Depends on just who manages that hop though. If it is a problem occurring prior to Ormuco (even at the exchange point into Ormuco) than it could be a problem with the top tier ISP's like TATA, LEvel3, Cogent, TiNet/SPA, or Verizon Business (ALTER.NET). If so, then TWC is in part responsible for the issue, and there would in fact be something TWC can do about it--as they are the ones who set up the agreement to use that specific third party ISP for transit to Ormuco.
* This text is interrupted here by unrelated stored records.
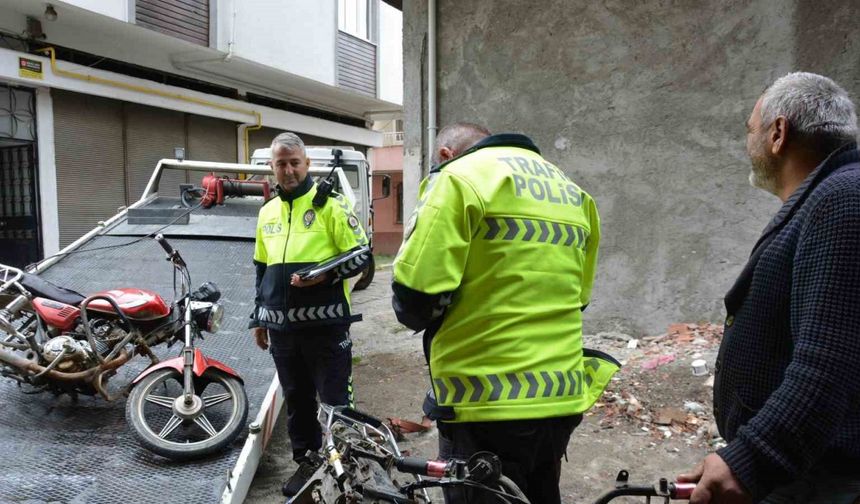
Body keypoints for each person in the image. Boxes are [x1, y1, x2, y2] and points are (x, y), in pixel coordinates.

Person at [392, 123, 620, 503]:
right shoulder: (572, 191)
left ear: (445, 155)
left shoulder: (459, 179)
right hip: (559, 397)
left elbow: (415, 298)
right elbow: (579, 296)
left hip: (484, 403)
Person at [679, 72, 860, 504]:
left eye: (749, 130)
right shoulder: (829, 195)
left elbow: (828, 362)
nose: (748, 144)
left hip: (822, 482)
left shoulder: (843, 197)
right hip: (804, 472)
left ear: (778, 133)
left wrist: (752, 459)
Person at [249, 132, 371, 497]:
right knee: (297, 403)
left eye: (294, 163)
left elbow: (362, 257)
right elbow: (261, 269)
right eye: (281, 164)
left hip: (326, 328)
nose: (288, 170)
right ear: (272, 167)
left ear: (306, 164)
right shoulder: (267, 211)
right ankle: (308, 465)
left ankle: (349, 470)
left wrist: (323, 274)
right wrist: (259, 318)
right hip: (283, 333)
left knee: (336, 403)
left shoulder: (330, 205)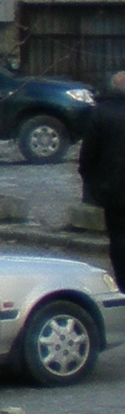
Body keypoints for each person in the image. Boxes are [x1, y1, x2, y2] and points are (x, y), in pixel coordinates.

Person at [77, 69, 125, 291]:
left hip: (113, 190)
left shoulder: (102, 113)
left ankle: (123, 283)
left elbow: (88, 154)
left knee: (118, 239)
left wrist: (89, 178)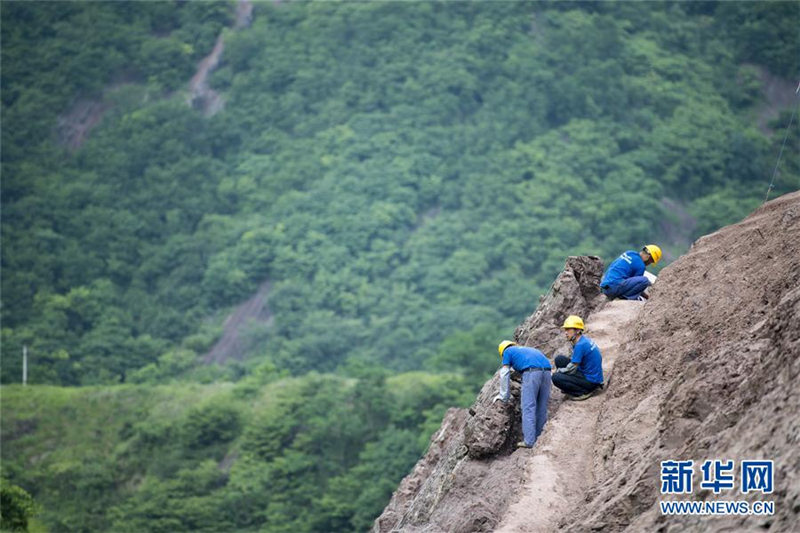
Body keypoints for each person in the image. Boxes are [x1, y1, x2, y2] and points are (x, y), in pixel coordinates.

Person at [493, 340, 552, 449]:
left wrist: (503, 395)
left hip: (531, 373)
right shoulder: (525, 350)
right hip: (547, 372)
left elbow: (505, 373)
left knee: (528, 407)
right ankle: (540, 438)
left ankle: (529, 441)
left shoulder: (507, 352)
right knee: (541, 407)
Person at [552, 315, 603, 401]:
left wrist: (558, 371)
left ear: (578, 331)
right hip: (593, 376)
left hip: (591, 381)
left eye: (568, 330)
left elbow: (571, 369)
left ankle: (583, 392)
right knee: (559, 359)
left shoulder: (580, 345)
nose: (566, 333)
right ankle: (573, 386)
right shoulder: (583, 340)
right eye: (565, 330)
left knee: (556, 377)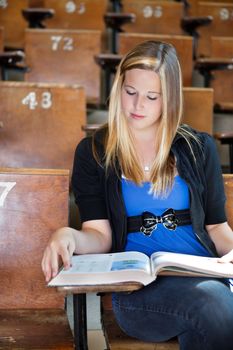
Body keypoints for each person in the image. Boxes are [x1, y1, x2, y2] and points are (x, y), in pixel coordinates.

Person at [42, 40, 233, 350]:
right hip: (140, 292)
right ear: (119, 88)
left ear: (169, 100)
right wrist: (68, 236)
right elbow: (99, 235)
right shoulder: (94, 152)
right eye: (130, 92)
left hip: (204, 275)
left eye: (151, 97)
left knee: (212, 312)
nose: (137, 105)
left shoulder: (198, 148)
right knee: (214, 306)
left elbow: (217, 229)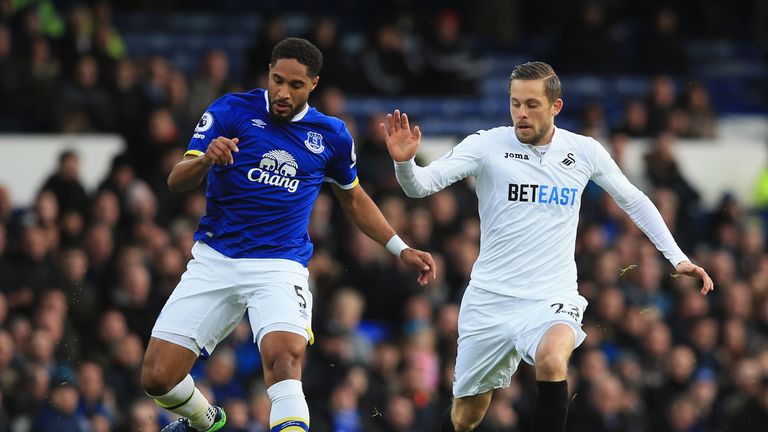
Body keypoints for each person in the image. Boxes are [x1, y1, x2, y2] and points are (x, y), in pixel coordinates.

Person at [379, 61, 713, 432]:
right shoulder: (487, 145)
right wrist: (405, 163)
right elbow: (420, 187)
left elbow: (633, 199)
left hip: (551, 296)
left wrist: (678, 258)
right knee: (466, 417)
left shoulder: (583, 151)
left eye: (532, 104)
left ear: (555, 106)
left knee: (552, 360)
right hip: (490, 298)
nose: (521, 113)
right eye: (515, 103)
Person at [141, 37, 437, 432]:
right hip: (216, 258)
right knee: (157, 378)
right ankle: (204, 420)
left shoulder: (331, 135)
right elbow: (177, 180)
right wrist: (207, 159)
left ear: (313, 83)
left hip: (280, 266)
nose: (282, 92)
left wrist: (400, 248)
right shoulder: (231, 109)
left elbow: (354, 200)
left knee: (285, 360)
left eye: (294, 85)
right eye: (276, 80)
If they can't get that third party to remedy it somehow, they can change you to use one of their other routing partners.
Put in the proper perspective, then yes... TWC may have some ownership in the problem.
There is a fairly simple test you can run yourself to try to demonstrate it, and in fact was how I convinced one on-site technician they needed to escalate the problem for me. Test different VPN endpoints. Many out there offer trial or permanent free use that can provide enough usage to run some short tests. Some cap so many hours a day/week, or so much data per month on a renewing basis (like tunnelbear has a free plan that gives 500MB/month, while ones like Cyberghost or HotspotShield limit you to a few hours a day and/or so many hours a week).
If you can get the game to run more stable with a VPN, then it is clearly an issue with the path you are getting assigned to get to Ormuco. That is something determined by the policies of your ISP and/or who you are using for transit to get across the internet to a remote network (in this case, Ormuco). Your ISP sets the parameters for who provides that transit as well as how you get to their exchange point--a VPN allows you to bypass or at least dramatically alter those decisions.
So if using a VPN fixes things then there is a problem with the route your ISP has assigned to you and they need to either arrange to fix that route or switch you to an alternate path to avoid the troubled segments. Either solution is within their power.